In the act of traveling the world in a quest to find himself and who he really was, he realized he was meant to be a trail-blazer, and that in fact, he was one from the very start.

"At the end of it all, I realized that I had ridden thousands of miles on horse-back to get to every job I have ever had and I wanted a greater challenge," Guy said.

He has faced lethally-poisonous snakes and has been under the blistering sun forced to swim with alligators or wither away in the heat. Now, in Canada, he is trekking through deep snow, blizzards and white-outs and keeping his eyes peeled for black bears and grizzlies.

"There's no typical day in the saddle. Every day you check yourself for ticks and you watch where you can," Guy said. "It's interesting; it's a hard life."

"Then you have the fact that you are sleeping on the cold ground every night and sometimes that cold ground will come up and chew at your kidneys. Sometimes you get rained on and you better find cover under a tree or something.

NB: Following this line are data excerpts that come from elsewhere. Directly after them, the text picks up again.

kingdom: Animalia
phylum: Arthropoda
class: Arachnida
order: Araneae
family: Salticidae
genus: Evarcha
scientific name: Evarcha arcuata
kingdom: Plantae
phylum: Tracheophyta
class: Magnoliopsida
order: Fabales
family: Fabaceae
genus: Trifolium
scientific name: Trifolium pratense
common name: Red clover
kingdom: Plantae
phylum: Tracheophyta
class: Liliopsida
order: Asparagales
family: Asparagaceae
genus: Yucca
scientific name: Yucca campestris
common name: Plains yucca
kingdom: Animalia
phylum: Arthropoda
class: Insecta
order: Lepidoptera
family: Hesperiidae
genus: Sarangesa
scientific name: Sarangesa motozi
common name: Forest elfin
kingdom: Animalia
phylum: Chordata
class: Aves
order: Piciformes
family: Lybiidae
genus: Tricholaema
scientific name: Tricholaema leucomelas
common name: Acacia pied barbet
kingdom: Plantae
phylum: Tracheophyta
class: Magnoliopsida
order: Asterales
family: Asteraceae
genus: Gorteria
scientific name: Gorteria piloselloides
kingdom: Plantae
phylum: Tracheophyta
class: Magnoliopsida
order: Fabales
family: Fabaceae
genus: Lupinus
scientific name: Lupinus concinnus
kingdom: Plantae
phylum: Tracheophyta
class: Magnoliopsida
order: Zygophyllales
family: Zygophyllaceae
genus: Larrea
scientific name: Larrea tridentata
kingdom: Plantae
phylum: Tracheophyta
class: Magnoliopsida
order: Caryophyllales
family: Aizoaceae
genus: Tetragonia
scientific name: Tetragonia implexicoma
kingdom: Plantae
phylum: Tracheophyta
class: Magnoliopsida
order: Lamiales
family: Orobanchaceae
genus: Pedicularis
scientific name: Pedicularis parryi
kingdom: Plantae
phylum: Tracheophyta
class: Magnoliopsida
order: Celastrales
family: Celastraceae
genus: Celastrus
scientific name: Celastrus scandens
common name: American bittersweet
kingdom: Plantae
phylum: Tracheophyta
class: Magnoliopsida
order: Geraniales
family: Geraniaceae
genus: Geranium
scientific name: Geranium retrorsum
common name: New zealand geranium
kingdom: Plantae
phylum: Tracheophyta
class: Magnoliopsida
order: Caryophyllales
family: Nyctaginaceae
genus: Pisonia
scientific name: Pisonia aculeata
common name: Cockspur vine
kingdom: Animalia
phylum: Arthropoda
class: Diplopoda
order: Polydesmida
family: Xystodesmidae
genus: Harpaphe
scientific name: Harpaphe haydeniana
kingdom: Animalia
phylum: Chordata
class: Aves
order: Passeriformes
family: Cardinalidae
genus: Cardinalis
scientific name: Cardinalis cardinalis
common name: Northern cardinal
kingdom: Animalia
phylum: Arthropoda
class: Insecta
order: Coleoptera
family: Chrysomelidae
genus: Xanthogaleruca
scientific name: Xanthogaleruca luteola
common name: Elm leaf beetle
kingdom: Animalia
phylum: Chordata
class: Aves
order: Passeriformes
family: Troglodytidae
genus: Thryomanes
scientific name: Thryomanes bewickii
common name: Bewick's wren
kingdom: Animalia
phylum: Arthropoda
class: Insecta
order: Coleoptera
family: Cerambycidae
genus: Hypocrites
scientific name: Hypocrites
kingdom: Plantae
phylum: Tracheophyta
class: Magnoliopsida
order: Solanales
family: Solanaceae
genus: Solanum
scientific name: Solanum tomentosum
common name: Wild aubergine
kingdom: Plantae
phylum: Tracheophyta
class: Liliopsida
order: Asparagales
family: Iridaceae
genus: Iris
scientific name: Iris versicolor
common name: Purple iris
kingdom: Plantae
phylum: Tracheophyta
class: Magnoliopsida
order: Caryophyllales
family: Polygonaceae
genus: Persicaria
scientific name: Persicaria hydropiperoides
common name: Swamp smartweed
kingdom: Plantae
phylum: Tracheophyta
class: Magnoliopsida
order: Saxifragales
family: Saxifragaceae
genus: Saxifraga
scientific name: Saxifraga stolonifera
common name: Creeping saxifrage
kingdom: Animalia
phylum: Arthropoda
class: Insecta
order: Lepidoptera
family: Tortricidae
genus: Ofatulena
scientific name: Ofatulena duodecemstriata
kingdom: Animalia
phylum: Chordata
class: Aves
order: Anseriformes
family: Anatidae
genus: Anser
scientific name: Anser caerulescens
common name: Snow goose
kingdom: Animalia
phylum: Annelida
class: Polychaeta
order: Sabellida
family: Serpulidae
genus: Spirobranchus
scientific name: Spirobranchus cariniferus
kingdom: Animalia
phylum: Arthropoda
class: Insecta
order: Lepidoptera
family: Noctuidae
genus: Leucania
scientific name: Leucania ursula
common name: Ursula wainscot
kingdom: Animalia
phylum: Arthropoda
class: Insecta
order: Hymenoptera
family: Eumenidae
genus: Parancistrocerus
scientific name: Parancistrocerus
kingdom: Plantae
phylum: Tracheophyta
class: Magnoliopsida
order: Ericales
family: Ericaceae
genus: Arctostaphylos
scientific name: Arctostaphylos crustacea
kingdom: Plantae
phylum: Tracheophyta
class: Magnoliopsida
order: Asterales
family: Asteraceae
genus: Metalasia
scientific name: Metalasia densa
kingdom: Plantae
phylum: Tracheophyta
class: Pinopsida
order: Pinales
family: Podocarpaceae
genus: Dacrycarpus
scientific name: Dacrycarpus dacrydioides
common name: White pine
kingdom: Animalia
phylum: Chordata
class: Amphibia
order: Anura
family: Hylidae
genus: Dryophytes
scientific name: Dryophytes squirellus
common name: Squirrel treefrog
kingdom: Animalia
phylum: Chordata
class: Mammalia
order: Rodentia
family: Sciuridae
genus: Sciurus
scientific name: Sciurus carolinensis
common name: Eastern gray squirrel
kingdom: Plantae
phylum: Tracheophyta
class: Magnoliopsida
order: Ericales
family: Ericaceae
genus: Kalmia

"I say to people, if it was easy then everyone would be doing it."

But why? What is his motivation? It's simple: the challenge.

"To me, it's a challenge. You don't know what's around the corner, you don't know what's down the road, you don't know how long your horse is going to last and then you might trade him out, and there you don't know what you are going to get in the way of another horse," Guy said. "You don't know who you are going to meet; if the people are going to be friendly or not so."

"Every day is a challenge, and I just love that. My life is not boring in any way, shape or form."

Guy hopes to ride at least another 4,000 miles to reach his goal of 15,000 miles, however he will be facing one of his biggest challenges on his journey in Canada; there is no way of telling how much snow will be waiting for him on the summit of the Grey Creek Pass, as he heads towards Kimberley, to get to Baynes Lake.

Despite the uncertainty of whether there will be one foot of snow or five, and the safer possibility of going around towards Creston, Cranbrook and then to Baynes Lake, Guy was determined not to take the easy way out.

"I think when I hit it that it's going to take a fair bit to break me. I really need to push through that snow and get there so if I spend a full day mucking around up there this way, it's better than spending three days mucking around the other way," said Guy.

"I really just don't know what to expect."

As it turned out, The Grey Creek Pass was more than horse and rider could handle. The snow was simply too deep and Guy was forced to turn around and take the southern route.

The adventurer has already come across a couple of good-sized black bears off the side of the highway in Nelson area, who grunted at him and his horse when he had briefly stopped.

He said that the most dangerous moment of the trail so far was on his trek to Castlegar going over the 1,000-foot drop-off up on the mountain.

"You only have to have a little land-slide or something spook your horse and put him over the side and it's all over for ya."

Like Lyle Lovett, if Guy could have, he would have taken his pony on the ferry out on the lake — Kootenay Lake, that is — but the modern-day insurance-bound world wouldn't allow for that, in case his pony got scared.

Luckily, he was able to get his horse to where he needed him by trailer so he didn't lose any time.